Madell's clinical and research interests cover the evaluation and treatment for infants and children with hearing loss and auditory processing disorders.
Jane Shann
Jane Shann is an experienced teacher of the deaf who has had a hearing loss herself from birth. She has worked in both education and health care, and now runs The Phoenix Group for Deaf Children, which is a charity in the UK for deaf and hearing-impaired children and their families.
Jane is passionate about enabling deaf children to achieve their potential and believes that a crucial part of this is enabling others to understand the personal impact that hearing loss has upon children, young people and adults.
Janet Trychin
Janet Trychin, Au.D., specializes in early intervention and in-home services for children with hearing loss from birth to three and their families. She is an adjunct professor at Edinburgh University in the Speech, Language and Hearing Department. Janet has become especially interested in the helpfulness in the use of videos for families and other professionals.
Joy Rosenberg
Joy F. Rosenberg, M.Ed., MSc., is a Clinical Scientist in Audiology and a Teacher of the Deaf. She has spent three decades in a variety of positions in America, Asia, and Europe.
Joy now works in Higher Education at Mary Hare Training services affiliated to Oxford Brookes University and University of Hertfordshire, where her interests revolve around working in partnership with families and clients.
Karen Anderson
Karen Anderson, PhD, is an educational and pediatric audiologist.
She is the director of Supporting Success for Children with Hearing Loss, providing online resources for professionals and parents of children with hearing loss.
Lindsey Jones
Lindsey Jones works as a peripatetic Teacher of the Deaf at South Tyneside Hearing Impaired Service, UK. Lindsey has an interest in how science is taught to children with hearing loss.
She is especially interested in looking at ways to develop scientific argumentation and reasoning with deaf children.
Naomi Russell
Naomi Russell is a Specialist Audiologist at Nottingham Audiology Services in the UK. Her clinical specialty is audiological rehabilitation in children and adults.
Naomi is currently engaged in research with the National Biomedical Research Unit on the effect of using the Ida Motivation Tools in an NHS clinic. She also won the BAA Audiologist of the year award in 2012 for going above and beyond with care.
Paul Peryman
Paul Peryman is the Senior Paediatric Audiologist at the van Asch Deaf Education Centre in Christchurch, New Zealand.

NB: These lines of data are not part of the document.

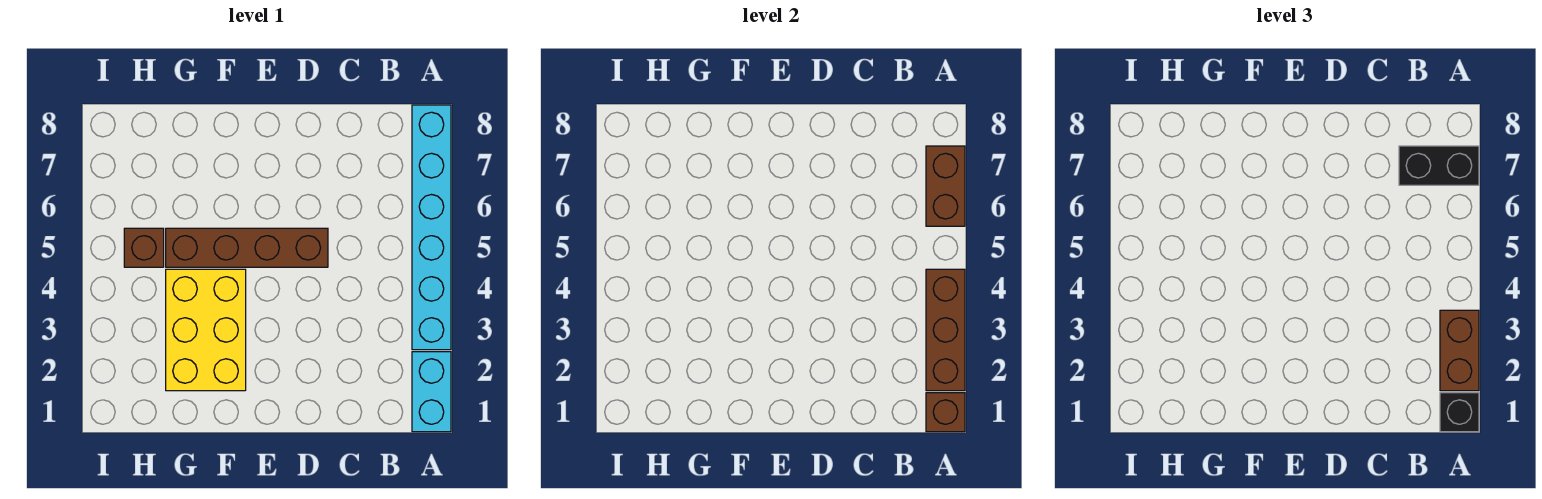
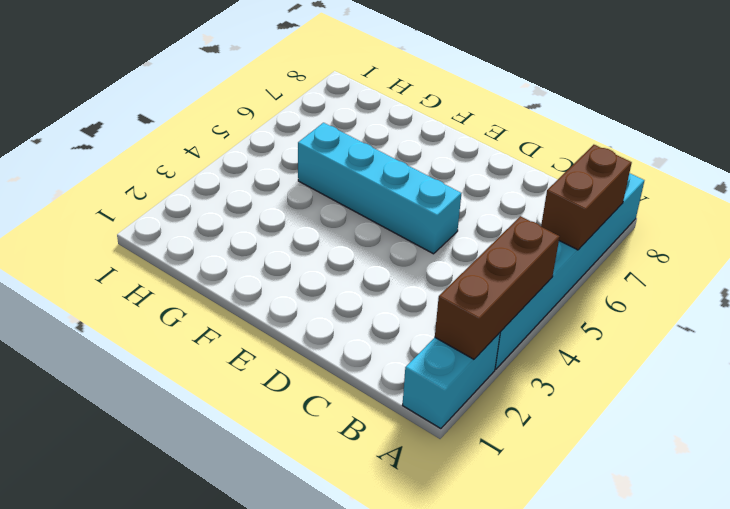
cyan brick D5:G5 level 1 -> brown brick D5:G5 level 1
none -> yellow brick F2:G4 level 1
none -> brown brick H5 level 1

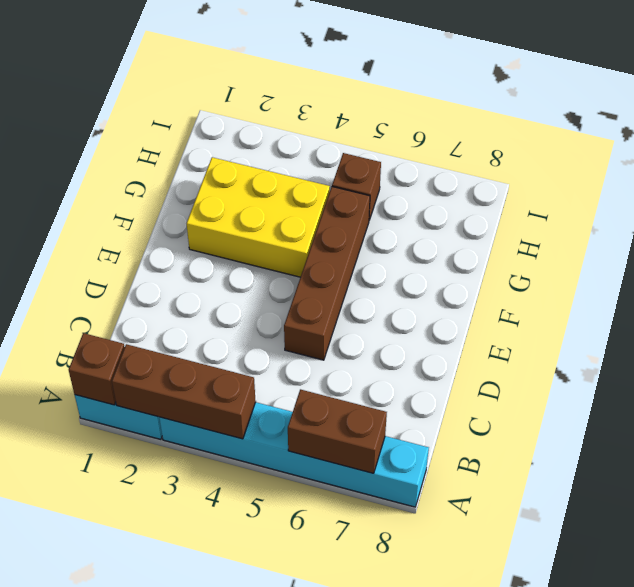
none -> black brick A1 level 3
none -> brown brick A2:A3 level 3

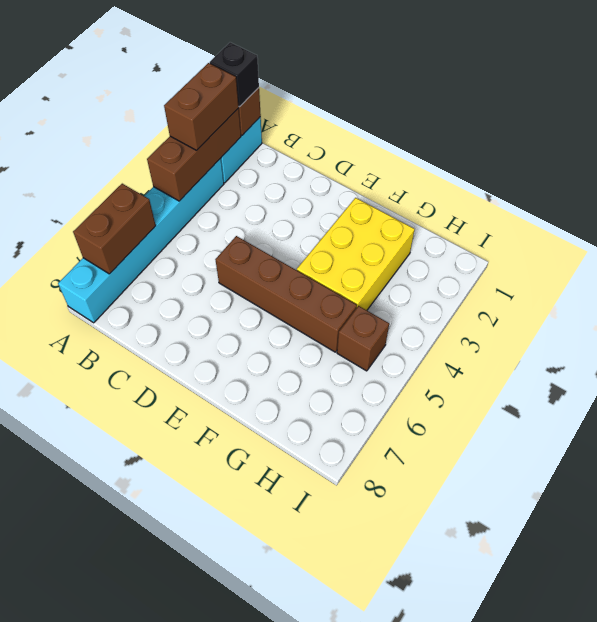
none -> black brick A7:B7 level 3

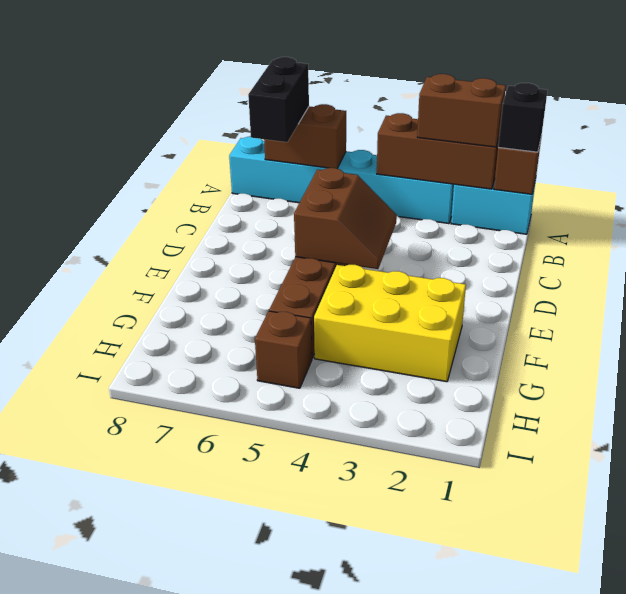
brown slope D4:E5 level 2 top 5 -> none

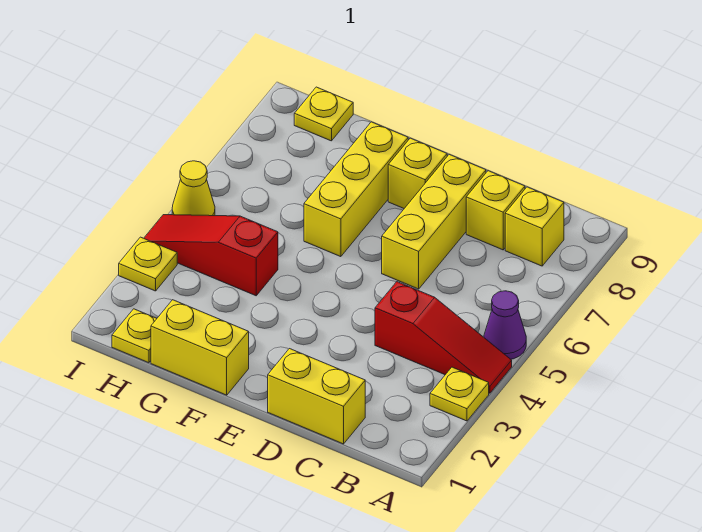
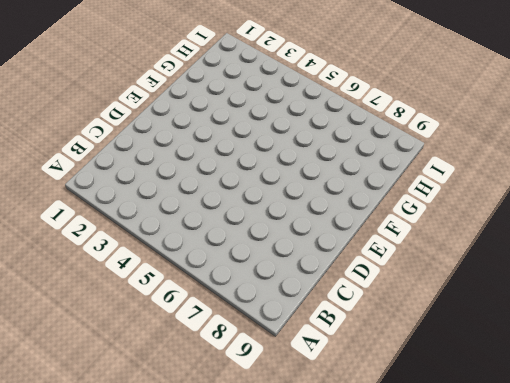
none -> yellow plate A3 level 1
none -> red slope A4:C4 level 1 top C
none -> purple cone A5 level 1

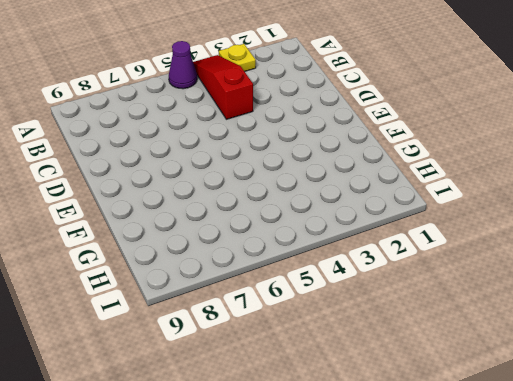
none -> yellow brick B8 level 1
none -> yellow brick C1:D1 level 1
none -> yellow brick C8 level 1

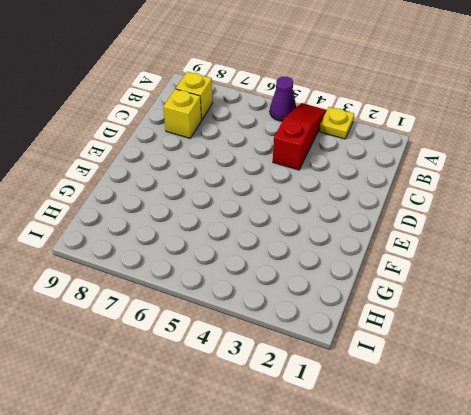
none -> yellow brick C1:D1 level 1
none -> yellow brick D6:D8 level 1
none -> yellow brick E8 level 1

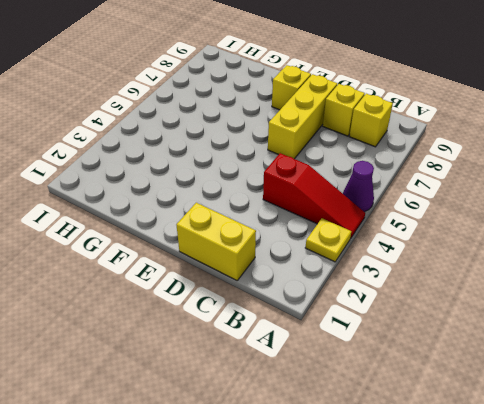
none -> yellow brick F1:G1 level 1
none -> yellow brick F6:F8 level 1
none -> red slope G4:I4 level 1 top G

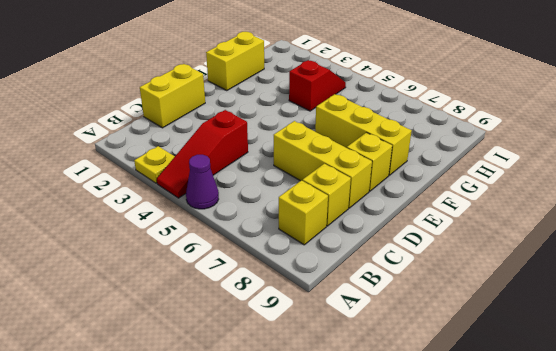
red slope G4:H4 level 1 top G -> red slope G4:I4 level 1 top G
none -> yellow plate H1 level 1
none -> yellow plate H9 level 1
none -> yellow plate I3 level 1

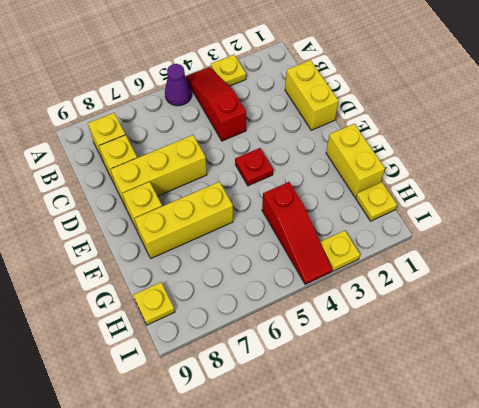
red plate E4 level 1 -> none
none -> yellow cone I5 level 1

He is educated in New Zealand and England, with two degrees in Psychology and a Post-Grad Diploma in Audiology from the University of Melbourne.
Paul has clinical, educational, and mentoring roles within Central and Southern New Zealand, and advisory roles within the Ministries of Health and Education. Paul's present clinical interest lies in the counseling support of parents of newly diagnosed and very young hearing impaired children.